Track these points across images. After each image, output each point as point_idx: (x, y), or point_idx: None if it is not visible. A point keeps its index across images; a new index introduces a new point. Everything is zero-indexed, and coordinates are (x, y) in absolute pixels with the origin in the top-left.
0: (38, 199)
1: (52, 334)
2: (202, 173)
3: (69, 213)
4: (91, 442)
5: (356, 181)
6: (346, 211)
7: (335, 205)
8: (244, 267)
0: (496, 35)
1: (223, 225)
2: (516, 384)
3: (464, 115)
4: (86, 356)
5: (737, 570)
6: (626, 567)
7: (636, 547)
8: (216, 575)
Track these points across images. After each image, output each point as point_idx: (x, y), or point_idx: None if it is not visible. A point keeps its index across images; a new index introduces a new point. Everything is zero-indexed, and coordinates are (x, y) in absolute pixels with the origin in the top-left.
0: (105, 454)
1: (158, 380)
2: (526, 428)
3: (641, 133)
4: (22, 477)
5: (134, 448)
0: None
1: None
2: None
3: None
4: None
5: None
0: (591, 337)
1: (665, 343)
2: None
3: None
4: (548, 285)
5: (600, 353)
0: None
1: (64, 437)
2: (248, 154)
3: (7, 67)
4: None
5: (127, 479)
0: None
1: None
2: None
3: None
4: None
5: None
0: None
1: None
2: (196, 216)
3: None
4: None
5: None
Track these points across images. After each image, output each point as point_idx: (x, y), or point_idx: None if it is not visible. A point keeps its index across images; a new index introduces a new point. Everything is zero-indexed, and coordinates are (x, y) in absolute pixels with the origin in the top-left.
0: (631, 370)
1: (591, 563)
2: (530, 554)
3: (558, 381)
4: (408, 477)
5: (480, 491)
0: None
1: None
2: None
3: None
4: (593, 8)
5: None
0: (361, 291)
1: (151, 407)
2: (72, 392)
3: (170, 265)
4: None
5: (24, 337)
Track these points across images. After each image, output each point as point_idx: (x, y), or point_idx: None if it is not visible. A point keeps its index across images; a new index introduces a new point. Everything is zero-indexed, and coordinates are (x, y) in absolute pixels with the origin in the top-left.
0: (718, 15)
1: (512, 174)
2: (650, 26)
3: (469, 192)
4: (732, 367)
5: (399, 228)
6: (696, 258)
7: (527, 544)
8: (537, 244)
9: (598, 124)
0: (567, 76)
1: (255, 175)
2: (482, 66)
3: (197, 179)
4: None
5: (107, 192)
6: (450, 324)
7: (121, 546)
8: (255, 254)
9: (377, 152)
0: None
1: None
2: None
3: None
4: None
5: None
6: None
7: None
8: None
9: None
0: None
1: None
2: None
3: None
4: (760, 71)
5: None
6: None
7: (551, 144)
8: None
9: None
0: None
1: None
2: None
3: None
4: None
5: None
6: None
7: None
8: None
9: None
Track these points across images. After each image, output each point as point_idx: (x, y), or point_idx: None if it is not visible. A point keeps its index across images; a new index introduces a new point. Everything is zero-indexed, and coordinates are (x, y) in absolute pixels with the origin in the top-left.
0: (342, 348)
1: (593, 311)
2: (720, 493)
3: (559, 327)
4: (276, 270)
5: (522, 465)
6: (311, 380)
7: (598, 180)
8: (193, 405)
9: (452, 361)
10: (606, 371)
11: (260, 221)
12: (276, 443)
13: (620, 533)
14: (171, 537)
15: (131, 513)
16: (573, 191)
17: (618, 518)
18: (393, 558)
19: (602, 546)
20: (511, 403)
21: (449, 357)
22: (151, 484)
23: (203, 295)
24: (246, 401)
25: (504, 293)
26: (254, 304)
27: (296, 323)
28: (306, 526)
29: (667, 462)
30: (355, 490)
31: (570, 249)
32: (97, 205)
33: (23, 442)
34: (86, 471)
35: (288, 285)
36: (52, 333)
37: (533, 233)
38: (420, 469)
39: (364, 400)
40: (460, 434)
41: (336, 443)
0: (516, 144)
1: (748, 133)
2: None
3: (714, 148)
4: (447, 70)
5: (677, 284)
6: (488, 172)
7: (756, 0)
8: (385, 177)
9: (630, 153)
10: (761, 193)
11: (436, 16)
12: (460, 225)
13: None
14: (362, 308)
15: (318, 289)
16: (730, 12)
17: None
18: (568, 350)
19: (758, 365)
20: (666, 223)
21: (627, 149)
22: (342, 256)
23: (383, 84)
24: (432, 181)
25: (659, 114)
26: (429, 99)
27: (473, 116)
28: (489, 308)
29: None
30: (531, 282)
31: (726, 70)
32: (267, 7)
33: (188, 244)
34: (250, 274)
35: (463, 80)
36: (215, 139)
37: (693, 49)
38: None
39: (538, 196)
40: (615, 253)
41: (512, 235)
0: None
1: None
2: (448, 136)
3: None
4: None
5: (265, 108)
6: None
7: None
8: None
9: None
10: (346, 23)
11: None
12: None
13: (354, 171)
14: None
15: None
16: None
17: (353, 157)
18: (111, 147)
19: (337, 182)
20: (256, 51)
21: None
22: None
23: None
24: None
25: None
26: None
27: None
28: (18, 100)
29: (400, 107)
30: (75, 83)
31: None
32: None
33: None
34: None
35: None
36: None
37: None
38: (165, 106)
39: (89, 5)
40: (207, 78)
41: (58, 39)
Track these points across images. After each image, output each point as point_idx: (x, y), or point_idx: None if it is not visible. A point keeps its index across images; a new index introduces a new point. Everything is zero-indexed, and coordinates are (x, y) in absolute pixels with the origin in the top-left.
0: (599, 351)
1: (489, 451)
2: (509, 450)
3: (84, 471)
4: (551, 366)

[The request] Reproduce the records above with every occurrence of "visible" swapped for "present", changing nothing else.

[Completed task]
Track these points across images. After each image, output each point as point_idx: (x, y), or point_idx: None if it is not present. A point keeps its index across images; a new index introduces a new point. Everything is zero-indexed, and coordinates are (x, y) in absolute pixels with the origin in the top-left.
0: (38, 199)
1: (52, 334)
2: (202, 173)
3: (69, 213)
4: (91, 442)
5: (356, 181)
6: (346, 211)
7: (335, 205)
8: (244, 267)
0: (496, 35)
1: (223, 225)
2: (516, 384)
3: (464, 115)
4: (86, 356)
5: (737, 570)
6: (626, 567)
7: (636, 547)
8: (216, 575)
Track these points across images. After each image, output each point as point_idx: (x, y), or point_idx: None if it is not present. A point keeps its index across images; a new index introduces a new point. Everything is zero-indexed, and coordinates are (x, y) in absolute pixels with the origin in the top-left.
0: (105, 454)
1: (158, 380)
2: (526, 428)
3: (641, 133)
4: (22, 477)
5: (134, 448)
0: None
1: None
2: None
3: None
4: None
5: None
0: (591, 337)
1: (665, 343)
2: None
3: None
4: (548, 285)
5: (600, 353)
0: None
1: (64, 437)
2: (248, 154)
3: (7, 67)
4: None
5: (127, 479)
0: None
1: None
2: None
3: None
4: None
5: None
0: None
1: None
2: (196, 216)
3: None
4: None
5: None
Track these points across images. After each image, output each point as point_idx: (x, y), or point_idx: None if it is not present. A point keeps its index across images; a new index introduces a new point. Everything is zero-indexed, and coordinates are (x, y) in absolute pixels with the origin in the top-left.
0: (631, 370)
1: (591, 563)
2: (530, 554)
3: (558, 381)
4: (408, 477)
5: (480, 491)
0: None
1: None
2: None
3: None
4: (593, 8)
5: None
0: (361, 291)
1: (151, 407)
2: (72, 392)
3: (170, 265)
4: None
5: (24, 337)
Track these points across images. After each image, output each point as point_idx: (x, y), or point_idx: None if it is not present. A point keeps its index across images; a new index introduces a new point. Everything is zero-indexed, and coordinates are (x, y) in absolute pixels with the origin in the top-left.
0: (718, 15)
1: (512, 174)
2: (650, 26)
3: (469, 192)
4: (732, 367)
5: (399, 228)
6: (696, 258)
7: (527, 544)
8: (537, 244)
9: (598, 124)
0: (567, 76)
1: (255, 175)
2: (482, 66)
3: (197, 179)
4: None
5: (107, 192)
6: (450, 324)
7: (121, 546)
8: (255, 254)
9: (377, 152)
0: None
1: None
2: None
3: None
4: None
5: None
6: None
7: None
8: None
9: None
0: None
1: None
2: None
3: None
4: (760, 71)
5: None
6: None
7: (551, 144)
8: None
9: None
0: None
1: None
2: None
3: None
4: None
5: None
6: None
7: None
8: None
9: None
Track these points across images. After each image, output each point as point_idx: (x, y), or point_idx: None if it is not present. A point keeps its index across images; a new index introduces a new point. Everything is zero-indexed, and coordinates are (x, y) in absolute pixels with the origin in the top-left.
0: (342, 348)
1: (593, 311)
2: (720, 493)
3: (559, 327)
4: (276, 270)
5: (522, 465)
6: (311, 380)
7: (598, 180)
8: (193, 405)
9: (452, 361)
10: (606, 371)
11: (260, 221)
12: (276, 443)
13: (620, 533)
14: (171, 537)
15: (131, 513)
16: (573, 191)
17: (618, 518)
18: (393, 558)
19: (602, 546)
20: (511, 403)
21: (449, 357)
22: (151, 484)
23: (203, 295)
24: (246, 401)
25: (504, 293)
26: (254, 304)
27: (296, 323)
28: (306, 526)
29: (667, 462)
30: (355, 490)
31: (570, 249)
32: (97, 205)
33: (23, 442)
34: (86, 471)
35: (288, 285)
36: (52, 333)
37: (533, 233)
38: (420, 469)
39: (364, 400)
40: (460, 434)
41: (336, 443)
0: (516, 144)
1: (748, 133)
2: None
3: (714, 148)
4: (447, 70)
5: (677, 284)
6: (488, 172)
7: (756, 0)
8: (385, 177)
9: (630, 153)
10: (761, 193)
11: (436, 16)
12: (460, 225)
13: None
14: (362, 308)
15: (318, 289)
16: (730, 12)
17: None
18: (568, 350)
19: (758, 365)
20: (666, 223)
21: (627, 149)
22: (342, 256)
23: (383, 84)
24: (432, 181)
25: (659, 114)
26: (429, 99)
27: (473, 116)
28: (489, 308)
29: None
30: (531, 282)
31: (726, 70)
32: (267, 7)
33: (188, 244)
34: (250, 274)
35: (463, 80)
36: (215, 139)
37: (693, 49)
38: None
39: (538, 196)
40: (615, 253)
41: (512, 235)
0: None
1: None
2: (448, 136)
3: None
4: None
5: (265, 108)
6: None
7: None
8: None
9: None
10: (346, 23)
11: None
12: None
13: (354, 171)
14: None
15: None
16: None
17: (353, 157)
18: (111, 147)
19: (337, 182)
20: (256, 51)
21: None
22: None
23: None
24: None
25: None
26: None
27: None
28: (18, 100)
29: (400, 107)
30: (75, 83)
31: None
32: None
33: None
34: None
35: None
36: None
37: None
38: (165, 106)
39: (89, 5)
40: (207, 78)
41: (58, 39)
Track these points across images. After each image, output each point as point_idx: (x, y), or point_idx: None if it is not present. A point keeps its index across images; a new index introduces a new point. Everything is zero-indexed, and coordinates are (x, y) in absolute pixels with the origin in the top-left.
0: (599, 351)
1: (489, 451)
2: (509, 450)
3: (84, 471)
4: (551, 366)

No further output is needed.